Mytheme

In structuralism-influenced studies of mythology, a mytheme is a fundamental generic unit of narrative structure (typically involving a relationship between a character, an event, and a theme) from which myths are thought to be constructed[1][2]—a minimal unit that is always found shared with other, related mythemes[citation needed] and reassembled in various ways ("bundled")[3] or linked in more complicated relationships. For example, the myths of Greek Adonis and Egyptian Osiris share several elements, leading some scholars to conclude that they share a source, i.e. images passed down in cultures or from one to another, being ascribed new interpretations of the action depicted, as well as new names in various readings of icons.

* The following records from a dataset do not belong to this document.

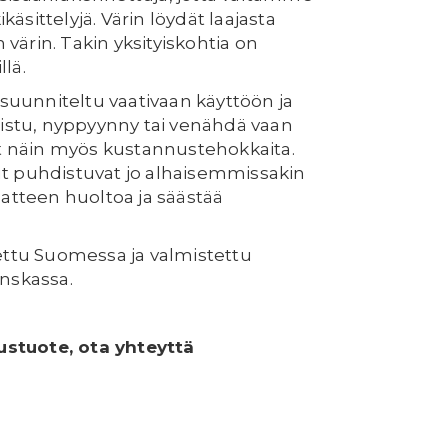
käsittelyjä. Värin löydät laajasta
 värin. Takin yksityiskohtia on
lä.
 suunniteltu vaativaan käyttöön ja
listu, nyppyynny tai venähdä vaan
at näin myös kustannustehokkaita.
t puhdistuvat jo alhaisemmissakin
aatteen huoltoa ja säästää
ettu Suomessa ja valmistettu
nskassa.
austuote, ota yhteyttä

  1. ^ "mytheme – Definition of mytheme in English by Oxford Dictionaries". Oxford Dictionaries – English. Archived from the original on April 25, 2017.
  2. ^ Similarly, in memetics a meme is the smallest memetic unit that has semantic meaning and in a language or dialect, a phoneme (from the Greek: φώνημα, phōnēma, "a sound uttered") is the smallest segmental unit of sound employed to form meaningful contrasts between utterances.
  3. ^ Lévi-Strauss: "the true constituent units of a myth are not the isolated relations but bundles of such relations" (Lévi-Strauss 1963:211).